Da quanto esposto ci sembra sia chiaro che non necessariamente chi spende meno è più virtuso, in quanto la spesa più bassa potrebbe dipendere da un sottotrattamento, se non da un mancato trattamento (si pensi per esempio a tutto il vasto capitolo della prevenzione cardiovascolare). D'altra parte non necessariamente chi spende di più è meno virtuoso: la spesa più elevata potrebbe dipendere da una particolare casistica di pazienti o da condizioni locali particolari. Anche la pesatura dei pazienti proposta da alcuni (in base all'età o ai codici di esenzione per patologie) non può rendere conto di tutta la complessità clinica che ogni medico deve affrontare. Per esempio due medici potrebbero avere un numero eguale di pazienti diabetici, ma il primo una spesa per questa patologia più elevata. Questo potrebbe dipendere dal fatto che ha molti più diabetici di difficile controllo glicometabolico, per cui è costretto ad usare molti più farmaci. Oppure da un diverso atteggiameto dei due medici, uno teso ad ottenere un controllo glicemico più stringente dell'altro o un miglior trattamento dei fattori di rischio. E gli esempi potrebbero moltiplicarsi: prevenzione cardiovascolare, trattamento del paziente asmatico, ecc.

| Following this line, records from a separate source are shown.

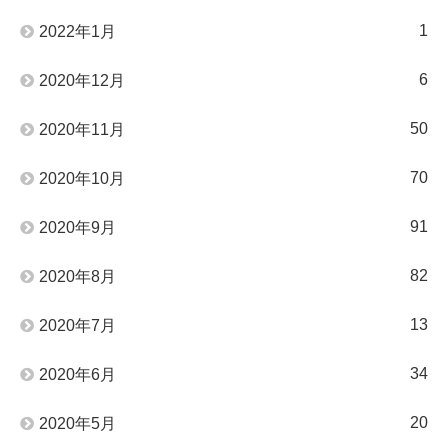
1
2022年1月
6
2020年12月
50
2020年11月
70
2020年10月
91
2020年9月
82
2020年8月
13
2020年7月
34
2020年6月
20
2020年5月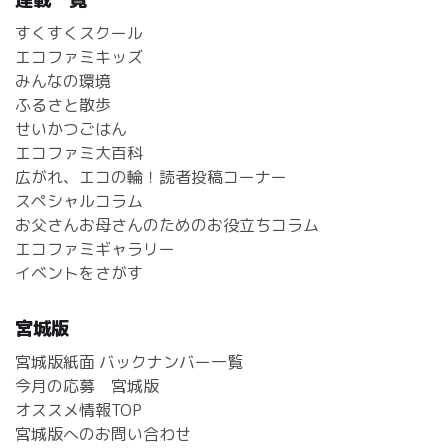
すくすくスクール
エコファミキッズ
みんなの環境
ふるさと散歩
せいかつごはん
エコファミ大百科
広がれ、エコの輪！読者投稿コーナー
スペシャルコラム
お父さんお母さんのためのお役立ちコラム
エコファミギャラリー
イベントをさがす
宮城版
宮城版紙面 バックナンバー一覧
今月の応募 宮城版
オススメ情報TOP
宮城版へのお問い合わせ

E' evidente che situazioni di tale sfaccettatura non possono essere catturate e valutate sulla base di parametri generali, per quanto corretti con vari espedienti di pesatura.
In definitiva quello che ci preme sottolineare è che giudicare la reale correttezza prescrittiva non è semplice e, comunque, deve basarsi sull'esame dei singoli casi e mai su astratte medie prescrittive, che poco sanno di clinica e di scienza.